People have to find what resonates with them, she said, encouraging Episcopalians to start book studies or something as simple as inviting someone unfamiliar out for coffee. “You do have to do something. You don’t get to just sit around and think about it for the rest of your life,” Meeks said.

Letting a person of color, or anyone who feels oppressed, share her or his experience, without interrupting, judging, correcting or editing it, is key, Meeks said.

Churchwide organizations, provinces and dioceses are joining the effort

Criminal-justice reform and helping previously incarcerated people re-enter the community was the focus of a Province 8 fall conference, which includes Arizona, Nevada, Utah, Navajoland, California, Idaho and the Pacific Northwest.

The United Thank Offering ministry identified Becoming Beloved Community as its 2018 grant theme, asking grant applicants to show how they would put the vision into action. “That’s going to spark all kinds of engagement, because once you have the money, you can take your idea and execute it,” Spellers said.

Bishops from the Diocese of Indianapolis, Northern Indiana and the Lutheran Indiana-Kentucky Synod meet regularly to plan how engage in the Becoming Beloved Communion vision, releasing a video to encourage story-sharing.

Telling the truth, proclaiming the dream, repairing the breach and practicing the way are the four parts of the Episcopal Church’s Becoming Beloved Community vision, which the Diocese of Iowa is interpreting locally to meet community needs. On Feb. 10, there was a church leader training. Photo: the Rev. Meg Wagner/Diocese of Iowa

The Diocese of Iowa is creating a new Racial Justice Center in the heart of Iowa City, using the church’s Becoming Beloved Community guide as its framework. “Those people are on fire. They’re amazing,” said Spellers, who was the keynote speaker for the annual diocesan conference in October. “They want the rest of the heartland to follow.”

The diocese received a Mission Enterprise Zone grant of $75,000 for the center and its work.

The area has struggled with its changing demographics, said the Rev.
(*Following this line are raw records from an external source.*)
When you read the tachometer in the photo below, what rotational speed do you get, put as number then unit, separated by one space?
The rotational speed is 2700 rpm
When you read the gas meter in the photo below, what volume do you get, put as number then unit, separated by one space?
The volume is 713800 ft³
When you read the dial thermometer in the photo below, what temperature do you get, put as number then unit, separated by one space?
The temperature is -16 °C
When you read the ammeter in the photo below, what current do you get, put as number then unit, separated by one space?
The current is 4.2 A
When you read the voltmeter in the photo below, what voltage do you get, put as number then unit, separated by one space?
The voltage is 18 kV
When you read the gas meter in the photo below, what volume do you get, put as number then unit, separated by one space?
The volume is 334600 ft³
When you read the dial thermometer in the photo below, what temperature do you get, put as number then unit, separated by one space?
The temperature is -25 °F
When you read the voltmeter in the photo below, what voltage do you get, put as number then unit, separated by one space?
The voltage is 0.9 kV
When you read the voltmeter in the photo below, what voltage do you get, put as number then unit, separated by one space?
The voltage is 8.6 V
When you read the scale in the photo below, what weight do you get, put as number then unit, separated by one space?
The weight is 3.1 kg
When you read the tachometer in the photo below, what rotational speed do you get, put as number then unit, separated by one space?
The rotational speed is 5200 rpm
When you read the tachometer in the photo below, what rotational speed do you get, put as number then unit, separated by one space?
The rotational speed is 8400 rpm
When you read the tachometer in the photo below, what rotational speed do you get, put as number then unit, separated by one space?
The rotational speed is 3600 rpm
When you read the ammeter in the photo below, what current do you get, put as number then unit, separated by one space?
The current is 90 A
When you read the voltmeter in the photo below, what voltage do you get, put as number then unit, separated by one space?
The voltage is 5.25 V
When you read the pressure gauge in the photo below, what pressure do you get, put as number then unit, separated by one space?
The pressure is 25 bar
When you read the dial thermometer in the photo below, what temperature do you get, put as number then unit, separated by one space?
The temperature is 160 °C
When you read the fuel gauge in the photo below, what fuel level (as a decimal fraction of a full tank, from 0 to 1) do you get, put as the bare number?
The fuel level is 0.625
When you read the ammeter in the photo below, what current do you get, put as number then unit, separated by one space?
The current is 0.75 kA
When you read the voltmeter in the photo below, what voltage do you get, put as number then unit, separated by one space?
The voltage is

Meg Wagner, the diocese’s missioner for communication and reconciliation. “We’ve heard things like ‘I don’t see color,’ that we don’t have a race problem because we’re mostly white, or because we’re surrounded by mostly white people, we don’t know how to talk about race and deal with our white guilt,” she said. “There’s a recognized need for more understanding of our history of race and oppression.”

There will be community discussions on equity gaps in education; pilgrimages following the underground railroad; an urban retreat with meditation; Freedom School curriculum, founded during the 1960s Civil Rights era to empower black Americans; a summit for women and girls of color; and a summer tour to prepare young black students for college.

“We want this to be about empowering people to be nonviolent agents for change in the world,” Wagner said.

This church-wide effort is by no means a straight, clear path, leaders say. That’s why Becoming Beloved Community is a labyrinth, she said.

“You just have to keep walking this path; it’s going to last a lifetime,” she said. “And just like a labyrinth, you’re never finished. But standing still is not an option for us anymore, as far as we’re concerned.”